For the complete schema DDL, index definitions, and Pydantic model details, see API Reference.

A/B Testing: Shadow Mode

MCP Memory v2 includes a shadow-mode A/B testing system that compares limbic scoring against a cosine-only baseline without affecting user experience.

How It Works

Aspect	Description
Shadow mode	Every `search_semantic` call runs both baseline and limbic ranking
Assignment	Hash-based deterministic (query text → bucket) or random (10% baseline)
Logging	`search_events` and `search_results` tables store raw rankings
Metrics	`ab_metrics.py` computes NDCG@K, Lift@K from logged data
No user impact	Baseline results are logged but never returned to users

Configuration

USE_AB_TESTING = True
BASELINE_PROBABILITY = 0.1  # 10% of queries are baseline

Database Tables

Table	Purpose
`search_events`	Query metadata: text, treatment, k_limit, timestamp, duration
`search_results`	Per-entity ranking data: entity_id, rank, limbic_score, cosine_sim
`implicit_feedback`	Re-access events for NDCG calculation

Auto-Tuning Workflow

Collect shadow mode data via normal search_semantic usage
Run python scripts/auto_tuner.py --tune when enough data accumulates
Script finds optimal GAMMA × BETA_SAL via grid search
Applies smoothly via exponential moving average (blend_factor=0.1)
Updates both db_metadata and scoring.py constants

Design Conventions

Several architectural decisions distinguish mcp-memory from the original Anthropic server and similar solutions:

SQLite over JSONL

The original Anthropic server rewrites the entire knowledge graph to a JSONL file on every operation, with no locking. This causes data corruption under concurrent access. SQLite with WAL mode provides ACID transactions, indexed queries (O(log n) vs linear scan), and safe concurrency — without requiring a separate database server.

ONNX over Cloud APIs

Embeddings run locally via ONNX Runtime on CPU. No API keys, no network latency, no rate limits, no vendor lock-in.
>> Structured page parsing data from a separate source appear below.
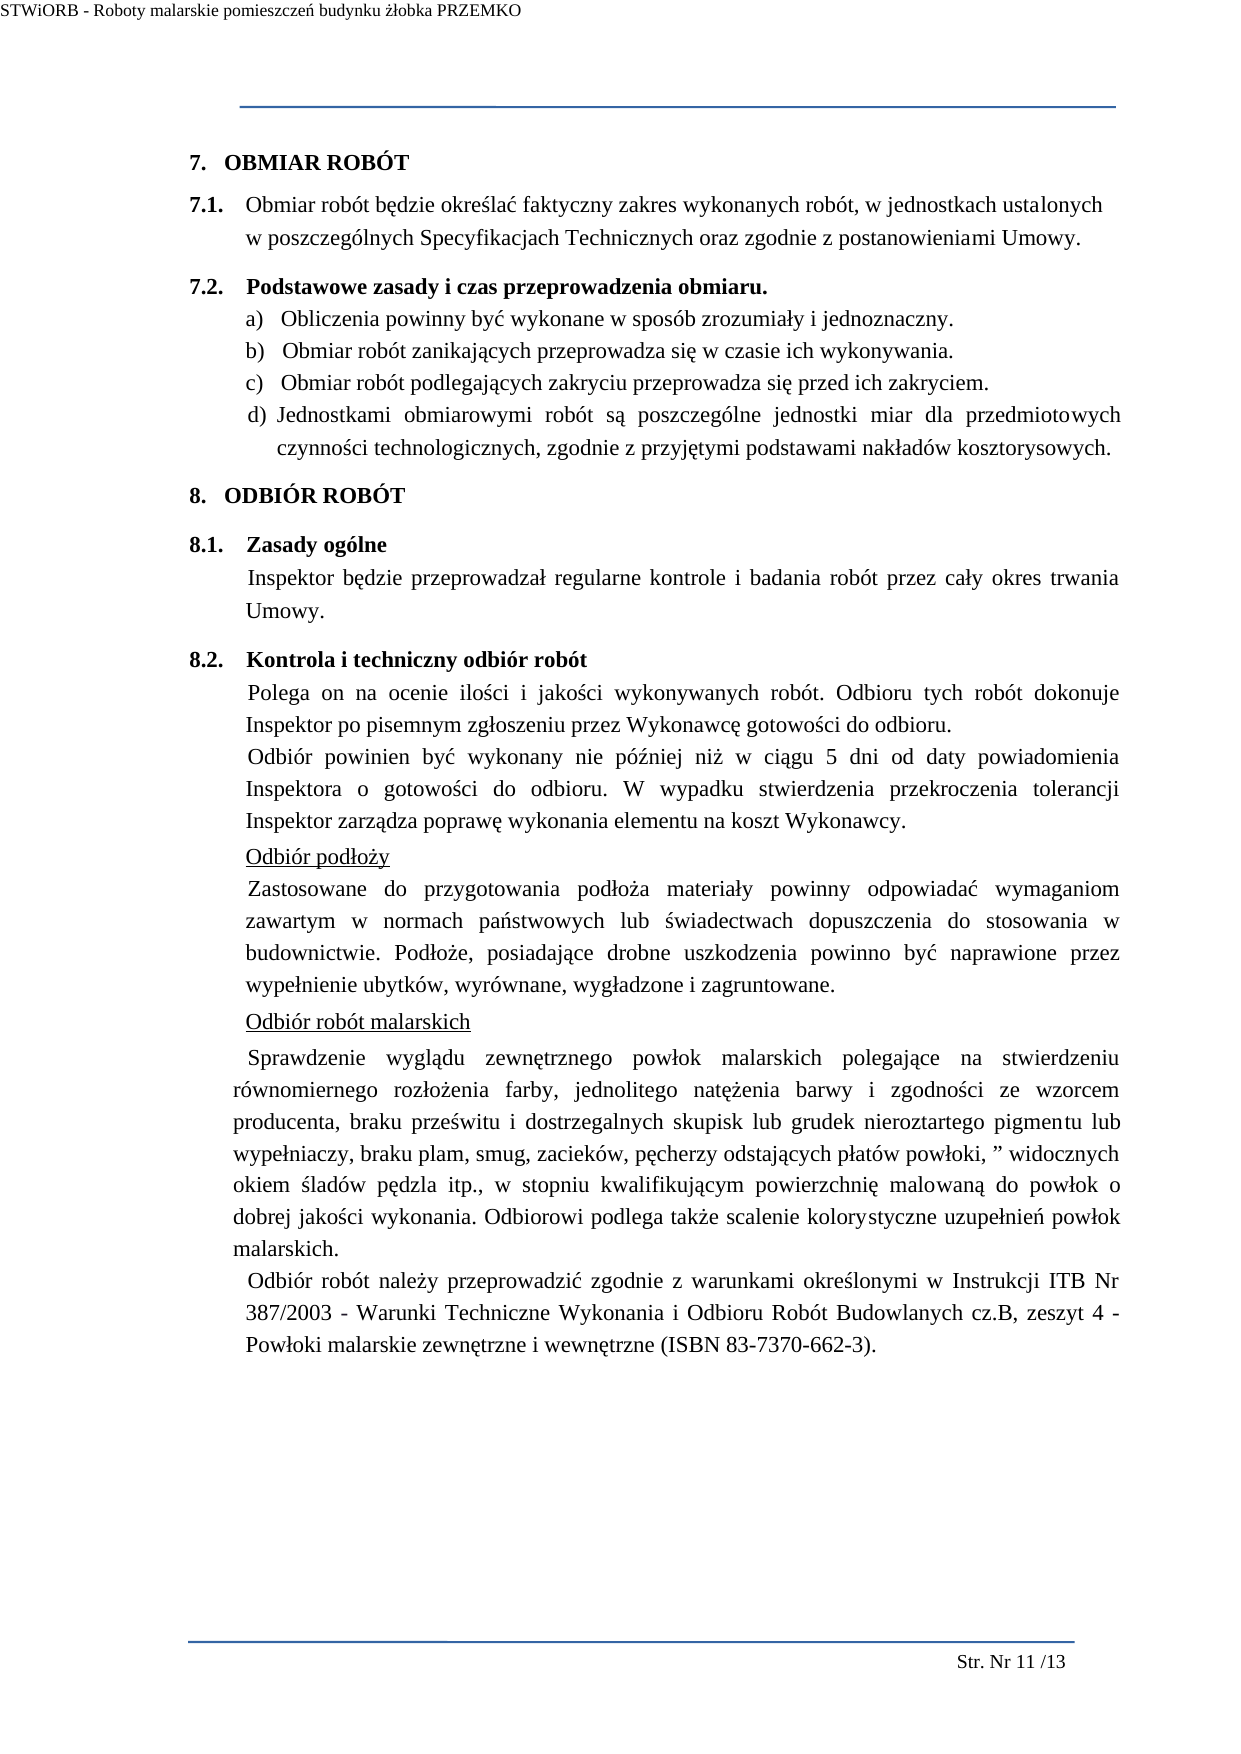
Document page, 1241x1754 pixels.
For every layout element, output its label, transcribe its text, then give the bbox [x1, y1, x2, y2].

list OBMIAR ROBÓT [189, 149, 1121, 175]
text Odbiór robót należy przeprowadzić zgodnie z warunkami określonymi w Instrukcji ITB Nr 387/2003 - Warunki Techniczne Wykonania i Odbioru Robót Budowlanych cz.B, zeszyt 4 - Powłoki malarskie zewnętrzne i wewnętrzne (ISBN 83-7370-662-3). [245, 1267, 1121, 1357]
text Inspektor będzie przeprowadzał regularne kontrole i badania robót przez cały okres trwania Umowy. [245, 564, 1121, 623]
text Zastosowane do przygotowania podłoża materiały powinny odpowiadać wymaganiom zawartym w normach państwowych lub świadectwach dopuszczenia do stosowania w budownictwie. Podłoże, posiadające drobne uszkodzenia powinno być naprawione przez wypełnienie ubytków, wyrównane, wygładzone i zagruntowane. [245, 875, 1121, 998]
list Obmiar robót będzie określać faktyczny zakres wykonanych robót, w jednostkach ustalonych w poszczególnych Specyfikacjach Technicznych oraz zgodnie z postanowieniami Umowy. [189, 191, 1121, 250]
list Podstawowe zasady i czas przeprowadzenia obmiaru. [189, 273, 1121, 299]
list Obmiar robót zanikających przeprowadza się w czasie ich wykonywania. [189, 337, 1121, 364]
text Polega on na ocenie ilości i jakości wykonywanych robót. Odbioru tych robót dokonuje Inspektor po pisemnym zgłoszeniu przez Wykonawcę gotowości do odbioru. [245, 679, 1121, 737]
text Sprawdzenie wyglądu zewnętrznego powłok malarskich polegające na stwierdzeniu równomiernego rozłożenia farby, jednolitego natężenia barwy i zgodności ze wzorcem producenta, braku prześwitu i dostrzegalnych skupisk lub grudek nieroztartego pigmentu lub wypełniaczy, braku plam, smug, zacieków, pęcherzy odstających płatów powłoki, ” widocznych okiem śladów pędzla itp., w stopniu kwalifikującym powierzchnię malowaną do powłok o dobrej jakości wykonania. Odbiorowi podlega także scalenie kolorystyczne uzupełnień powłok malarskich. [233, 1044, 1121, 1262]
list Obliczenia powinny być wykonane w sposób zrozumiały i jednoznaczny. [189, 305, 1121, 332]
text Odbiór powinien być wykonany nie później niż w ciągu 5 dni od daty powiadomienia Inspektora o gotowości do odbioru. W wypadku stwierdzenia przekroczenia tolerancji Inspektor zarządza poprawę wykonania elementu na koszt Wykonawcy. [245, 743, 1121, 833]
text Odbiór robót malarskich [189, 1008, 1121, 1034]
list ODBIÓR ROBÓT [189, 482, 1121, 509]
list Zasady ogólne [189, 531, 1121, 557]
list Obmiar robót podlegających zakryciu przeprowadza się przed ich zakryciem. [189, 369, 1121, 396]
list Kontrola i techniczny odbiór robót [189, 647, 1121, 673]
text Odbiór podłoży [189, 843, 1121, 869]
list Jednostkami obmiarowymi robót są poszczególne jednostki miar dla przedmiotowych czynności technologicznych, zgodnie z przyjętymi podstawami nakładów kosztorysowych. [247, 402, 1121, 460]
The tradeoff is ~465 MB of disk space for the model and ~5ms per encoding — acceptable for a local tool.

Cosine Distance, 384 Dimensions

The intfloat/multilingual-e5-small model produces 384-dim vectors. This is a deliberate balance between quality and footprint:

384 dims × 4 bytes = 1,536 bytes per embedding — small enough for efficient storage and fast KNN search
Cosine distance (d = 1 - cos(A, B)) matches how the e5 model was trained
Vectors are L2-normalized before storage, enabling dot product as a proxy for cosine similarity

Over-Retrieval + Re-Ranking

Search retrieves 3× the requested limit from KNN (e.g., 30 candidates for limit=10), then re-ranks with Limbic Scoring to produce the final top-K. This gives the scoring engine a larger pool to work with, improving result quality without significant overhead.

Asymmetric Prefixes

The e5 model requires task-specific prefixes for optimal retrieval:

Queries use "query: " prefix
Entities (passages) use "passage: " prefix

This is a requirement of the model’s training methodology — using the wrong prefix significantly degrades search quality.

Non-Incremental Embeddings

Embeddings are regenerated from scratch whenever an entity’s content changes. While this costs a full encoding pass each time, it guarantees that the vector always reflects the current state — no stale partial updates, no accumulation artifacts.

Auto-Tuning via Grid Search

The Limbic Scoring constants (GAMMA, BETA_SAL) are tunable via offline grid search:

Data source: Shadow mode A/B testing logs (no manual labeling required)
Metric: NDCG@K (Normalized Discounted Cumulative Gain at K)
Process: auto_tuner.py --tune explores combinations, applies smoothly
Persistence: Both db_metadata table and scoring.py module constants

This enables continuous improvement without code changes or service restarts.